### 原文資料
-=-=-
注意: コードが ANSI コンパイラー用に書かれている場合は、コードの意味が変更される可能性があります。 例えば、A=-BA-=B になります。

注: 演算子間にはスペースを入れないでください。ユーザーが減算の意味を示す場合は、反転が必要になります。また、ユーザーが A はマイナス B に等しいという意味を示す場合は、反転によって意味が変更されます。

-nfa 演算子の反転を抑制します。コードが ANSI コンパイラー用に書かれている場合は、このフラグを使用します。
-fc1 カラム 1 から始まるコメントのフォーマットを使用可能にします。-nfc1 フラグでオフにしない限り、アクティブです。
-nfc1 カラム 1 から始まるコメントのフォーマットを使用不可にします。
-in 字下げレベルのサイズを設定します。デフォルトでは、レベル・サイズは 8 桁です。
-ip 字下げパラメーターの宣言を使用可能にします。-nip フラグでオフにしない限り、アクティブです。
-nip 字下げパラメーターの宣言を使用不可にします。
項目 説明
-ln コードの右側にあるコメントの位置の最大桁を設定します。コメントが 1 行に収まらない場合は、最大 25 文字が出力されます。
-=-=-
### データ抜粋
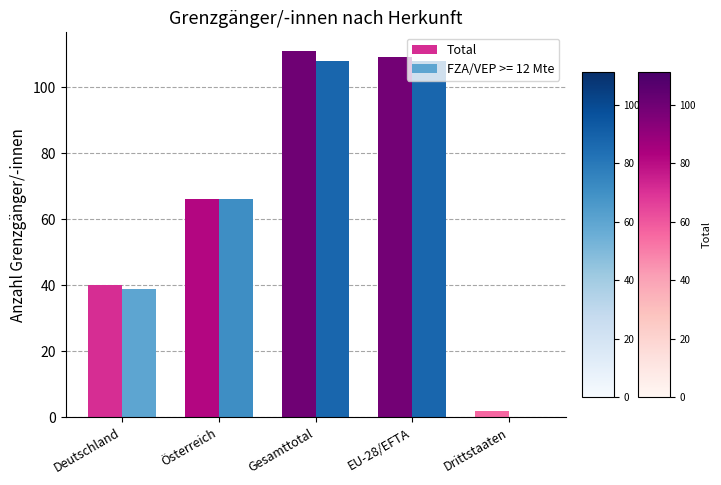

What is the maximum value for Total?

111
-=-=-
### 課題 A
コード整形フラグの説明文に基づいて、次の問いに答えてください。
(i) 字下げレベルのサイズは、デフォルトで何桁ですか。
(ii) カラム 1 から始まるコメントのフォーマットを使用不可にするフラグは何ですか。
(iii) -ln を使う場合、コメントが 1 行に収まらないときは最大何文字が出力されますか。
### 課題 B
コード整形フラグの説明文の最後の文に続けて、その先を書き進めてください。

### 解答 A
(i) 8 桁です。
(ii) -nfc1 です。
(iii) 最大 25 文字です。

### 解答 B
-lcn ブロック・コメント行の最大長を n 変数に設定します。デフォルトでは、このフラグは -l フラグに指定された長さを使用します。
-lp 継続行上の小括弧で囲まれたコードを位置合わせします。-nlp フラグでオフにしない限り、アクティブです。 ある行に 1 組の小括弧のうちの左括弧だけがある場合 (対応する右括弧がない場合)、継続行は左括弧の次の位置から始まります。

-lp フラグが有効になっていると、継続行は次のように出力されます。


p1 = first_procedure(second_procedure(p2,p3),
                     third_procedure(p4,p5));

さらに 2 つの改行を挿入すると、次のようになります。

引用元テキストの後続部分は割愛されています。